* Assigned task A:
Could you repeat word for word the stretch of the excerpt from "In the face" through "leads to suffering."?
* Assigned task B:
Answer these questions from the excerpt:
(i) Whom does the excerpt quote on "Satan's primary message"?
(ii) Which word does it call mysteriously missing from gay Catholic apologetics?
(iii) What are the two spiritually fruitful postures it says the Church teaches?

2. Jesus loves everyone, even (and especially) sinners. Therefore, continues this clever train of thought, gays should be welcomed at every level of the Church. Upon this devious and shameful half-truth rests the new homosexual birthright, ratified by the Jesuits: universal absolution of all sin through the sacrament of tolerance. And its corollary: a new measure of personal integrity based not on moral right or wrong, not on virtue, but on “comfort with oneself” and therefore “comfort with one’s experiences.”
With this new entitlement, experience trumps religion - that is, the narcissism of sexual liberation is now absolute. There are no longer sins, or sinners, just “levels of comfort.” That axiom is already the basis for our secular sexual madness - why not apply it to the Catholic Church?
Because, in the words of Fr. Robert D. Smith, “Satan's primary message.... [is] that God loves us so much that we do not have to repent to be saved.”
Now here is an extraordinary event: a half-formed Catholic layman reminding a Jesuit that the presence of sin means there is something wrong that needs to be corrected, an obstacle to our salvation that needs to be confessed, forgiven, and not repeated. Or does sin, to a Jesuit, mean an open invitation to more sin?
3. Catholic teaching discriminates against gays. This would be the logical equivalent of “the kingdom of heaven discriminates against sinners.” And speaking of affective maturity, notice the infantile tantrum inherent in these attitudes:
*“There’s nothing wrong with me or my behavior, and the Church has no right to tell me otherwise!”
*“I have the right to do as I please, and no standards but my own and those who act as I do can be applied to my behavior.”
*Not to mention, “The right to my sexual preference is a matter of social justice, and anyone who judges me for it should be imprisoned for hate crimes!”
In the face of these “society and God are my rubber stamps” arguments, one wonders: why bother to have religion?
This position incorrectly applies secular civil rights standards to religious morality. “Discriminate” has quite a different meaning when applied to morality. Here it does not mean prejudice, but to distinguish among available options - as in, to discriminate between right and wrong, to judge wisely between what leads to peace and what leads to suffering.
Any Jesuit should know this - unless of course he has been mesmerized by the linguistic apparitions of homosexual rhetoric.
4. Gays have feelings too. They can love each other, establish relationships, and raise families. This presumes that the Church, in calling homosexuality sinful, denies the very humanity of those who practice it, relegating them to some sub-human strata. Again, a deliberate distortion of “sin.” Being a sinner does not make us sub-human; in fact, it is the very tragic essence of our humanity. The question is, are we seeking to purify ourselves of this condition (following the Church’s teaching), or are we wallowing and reveling in it?
To take this reasoning one step further: America’s jails are full of criminals who have feelings, can love each other, establish relationships, and raise families. Does that mean they are not really criminals, and that we should fling open the jail doors and set them all loose on society? Homosexual acts, of course, are not secular criminal acts, but they are crimes against the soul (“soul”: a word mysteriously missing from gay Catholic apologetics). If we build a house of gay acceptance upon a foundation of disorder, sickness and suffering - and denial and deceit - what sort of house will that be?
When I measure the shallow cleverness of these half-truthful positions against the fabled depth and intelligence of the Jesuits, I am struck by one thing: an air of desperation. It is a mark of human nature for men to grasp at straws in order to justify their own behavior. With that in mind, I ask you a blunt question: is the Society harboring an elite homosexual club?
You may find this question a shocking and impertinent affront to your dignity and stature; nevertheless, it is one which is on the minds of many. Do the perceptions of the Catholic “Man in the Pew” interest you? Would it bother you if, at the mere mention of the name “Jesuit,” Catholic Everyman rolled his eyes heavenward and wondered what perverse and bizarre casuistry would follow?
The Church teaches several postures which bear spiritual fruit. Two of them are kneeling in humble prayer before Our Lord, and standing to reason grounded in faith. Would not these same postures also befit the Pope’s men, who are charged with dedicating their lives to serve Christ and His Church? Or is a vastly different posture - stooping to self-deception and deceit - now the way of the Jesuit?

Stored records:
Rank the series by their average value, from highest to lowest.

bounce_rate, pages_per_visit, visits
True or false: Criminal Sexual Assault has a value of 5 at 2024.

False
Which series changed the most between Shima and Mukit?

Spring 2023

==

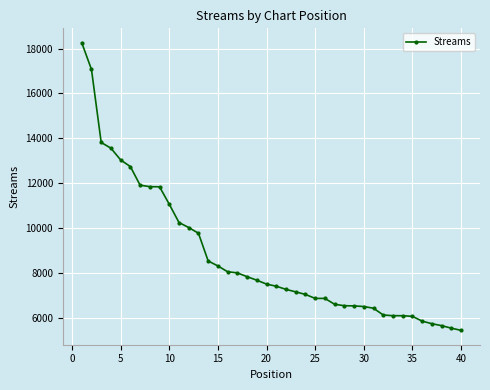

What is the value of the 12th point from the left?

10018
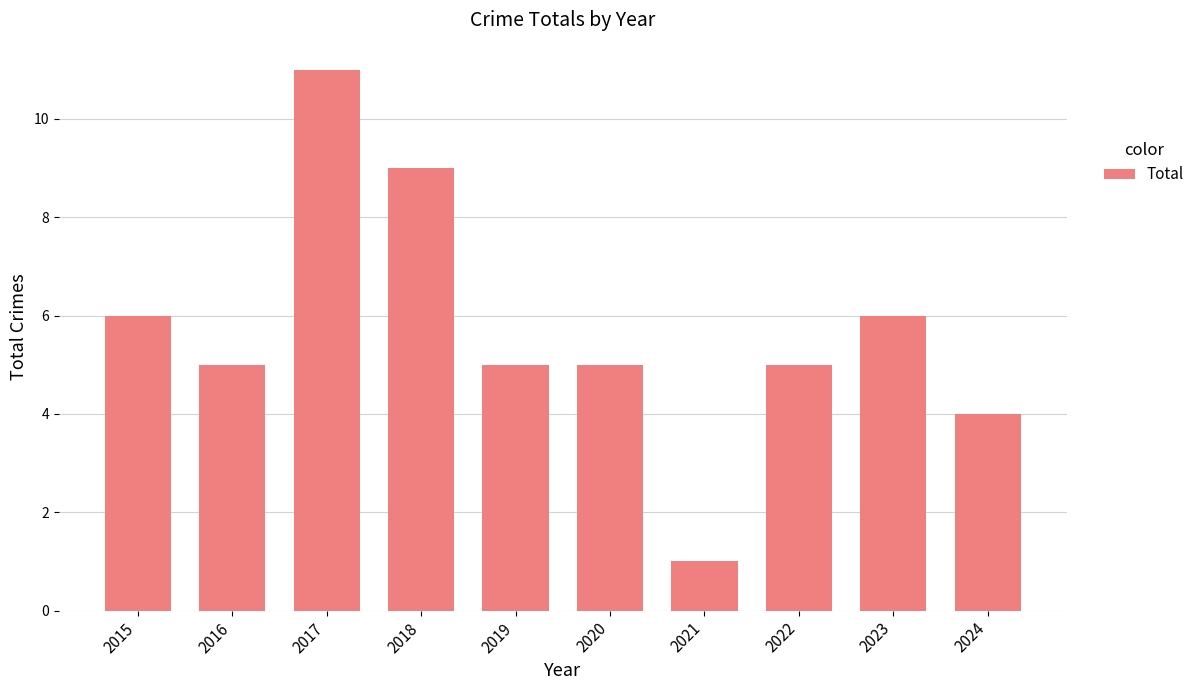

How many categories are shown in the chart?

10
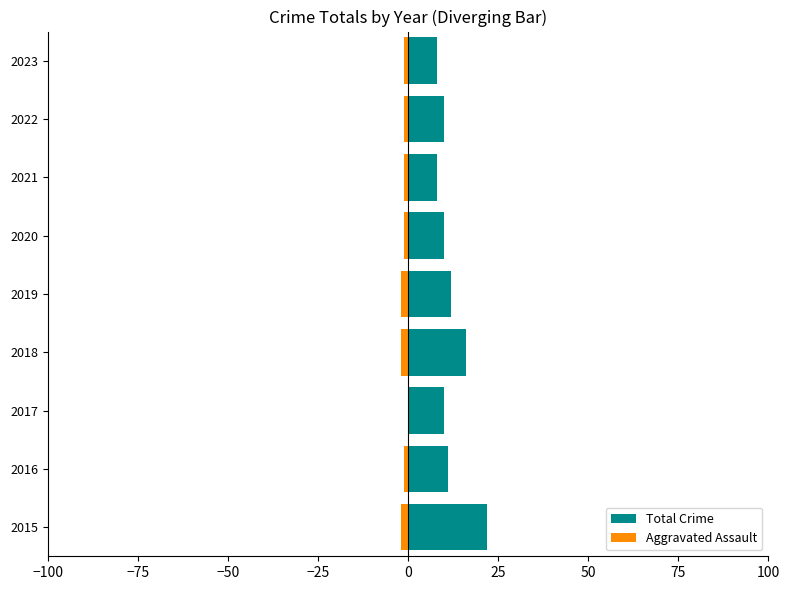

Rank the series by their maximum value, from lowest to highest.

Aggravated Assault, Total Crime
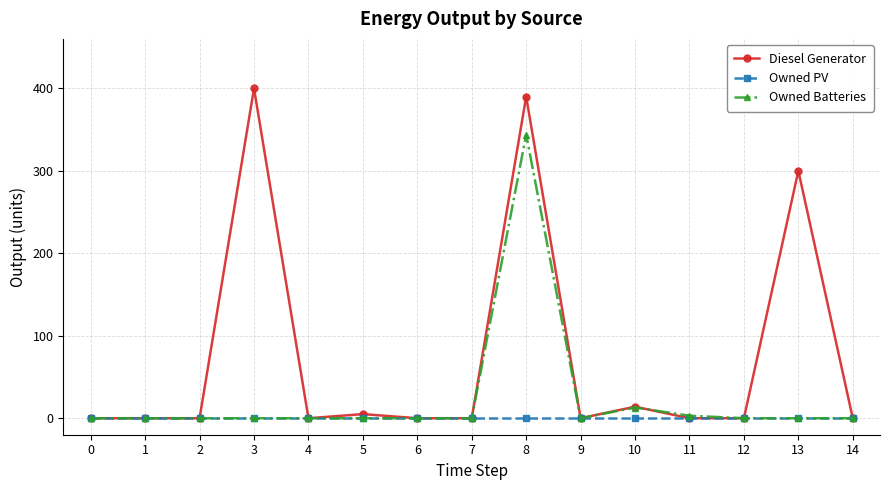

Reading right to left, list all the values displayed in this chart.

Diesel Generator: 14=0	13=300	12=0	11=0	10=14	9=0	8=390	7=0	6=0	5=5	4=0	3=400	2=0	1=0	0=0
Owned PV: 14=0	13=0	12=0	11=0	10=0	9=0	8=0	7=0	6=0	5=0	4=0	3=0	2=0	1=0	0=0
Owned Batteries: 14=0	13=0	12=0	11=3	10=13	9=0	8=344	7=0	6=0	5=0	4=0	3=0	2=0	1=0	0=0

* Answer area A:
In the face of these “society and God are my rubber stamps” arguments, one wonders: why bother to have religion?
This position incorrectly applies secular civil rights standards to religious morality. “Discriminate” has quite a different meaning when applied to morality. Here it does not mean prejudice, but to distinguish among available options - as in, to discriminate between right and wrong, to judge wisely between what leads to peace and what leads to suffering.

* Answer area B:
(i) Fr. Robert D. Smith
(ii) "Soul"
(iii) Kneeling in humble prayer before Our Lord, and standing to reason grounded in faith